By Zhang Han Source:Global Times Published: 2018/10/17 23:03:40

Tibet will benefit from initiative in stability and development: expert


A sunset over Sertar County in Garze Tibetan Autonomous Prefecture, Southwest China's Sichuan Province. The county is home to the Larung Gar Buddhist Institute, the largest Tibetan Buddhist institute in the world. (Source: ecns.cn)



 Tibetan monks and scholars began a two-day symposium in Northwest China's Qinghai Province on Tuesday to discuss how Buddhism could better serve China's Belt and Road initiative and resist separatism.

Guided by the core socialist values, the symposium aims to encourage Tibetan Buddhism to adapt to the socialist society and teach the religion to serve the construction of the Belt and Road initiative, news site tibet.cn reported on Tuesday.
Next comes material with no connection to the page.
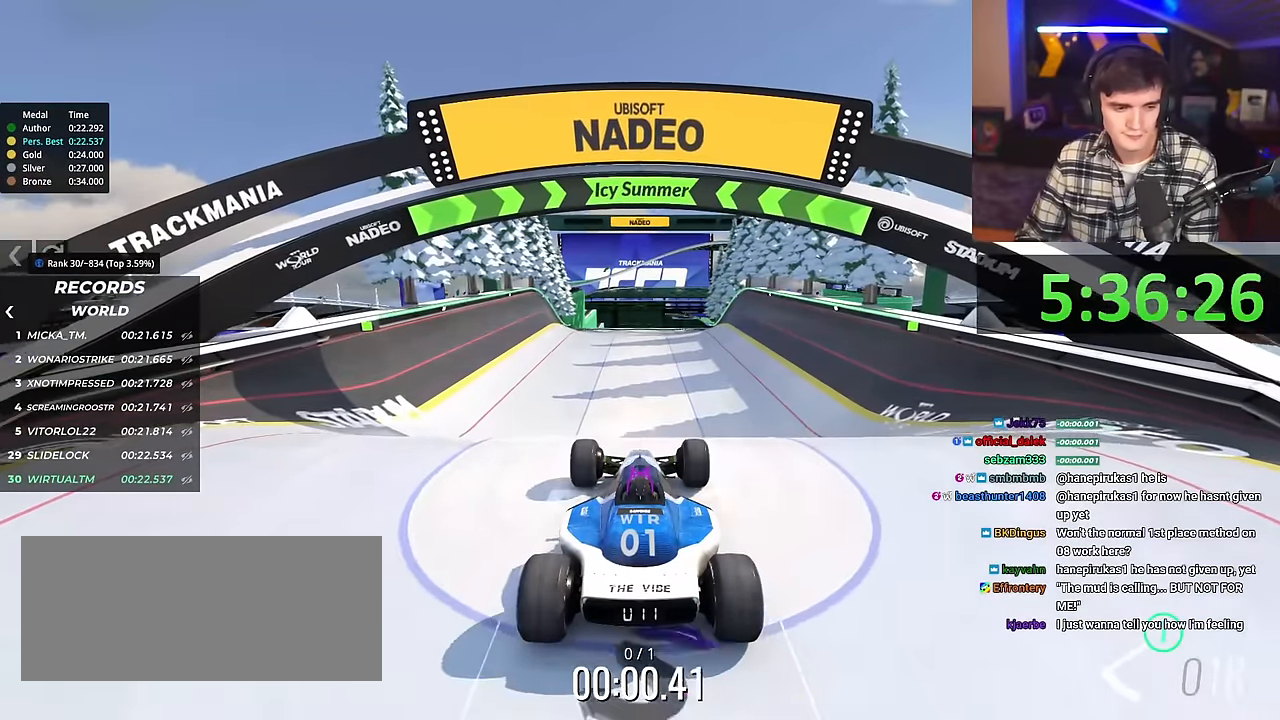
{"keys": ["up"], "events": []}
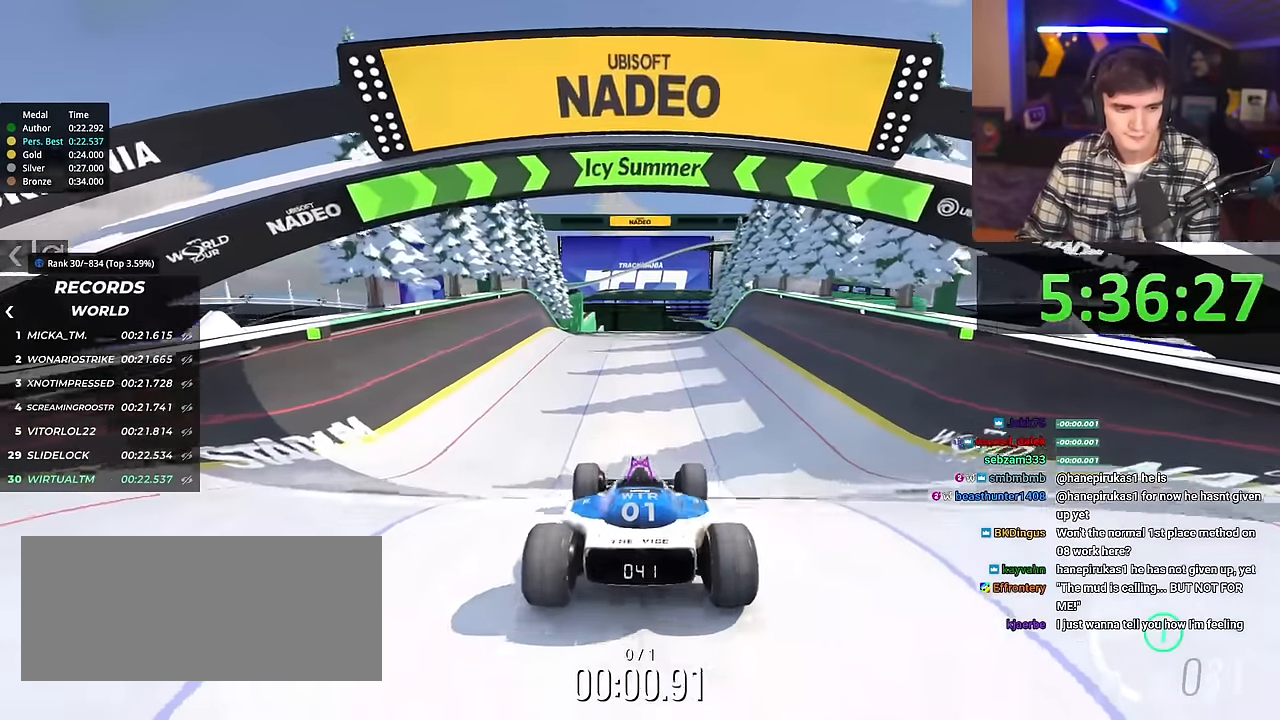
{"keys": ["up"], "events": []}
Qin Yongzhang, a research fellow at the Chinese Academy of Social Sciences (CASS), told the Global Times on Wednesday that Tibetan Buddhism can serve as a bridge between Belt and Road initiative (BRI) countries to better communicate with each other, since the religious and cultural beliefs are similar in Central and South Asia.

CASS and the China Tibetology Research Center attach strategic importance to the project to promote China's BRI through Tibetan Buddhism, Qin said.

Soft power like religion, if used properly, will convert to hard power, Xiong Kunxin, an ethnic studies professor at Tibet University in Lhasa, told the Global Times on Wednesday.

During this year's International Buddhist Conference, Master Yin Shun, deputy head of China's Buddhist Association, noted that the construction of the China-proposed BRI has injected new energy into China-Nepal ties, China News Service reported in April.

China also built a relationship with Mongolia through Tibetan Buddhism, Qin said, noting that Mongolia has sent monks to study at the Lama Temple and High-level Tibetan Buddhism College of China, both located in Beijing.

One immediate challenge of promoting BRI through Tibetan Buddhism comes from India, which has been holding back for geopolitical reasons, Qin said.

The Dalai Lama has established a separatist base in India, and has been advocating the "traditional culture" as leverage to expand his influence, Qin said.

Buddhism has a significant role in curbing separatism, religious extremism and terrorism while implementing BRI, because it pursues harmony and opposes violence, Xiong said.

The Tibet Autonomous Region will benefit from the BRI, which will stabilize the region and boost its economy by developing border trade and cultural tourism, wrote Zhao Kejin, deputy director of Tsinghua University's Institute of International Studies in an article published on ifeng.com.

Tibet has more than 1,700 Tibetan Buddhist temples, 46,000 monks and nuns, Zhou Wei, chief of the China Tibetology Research Center's Institute for Religious Studies, was quoted by the Xinhua News Agency as saying in 2015.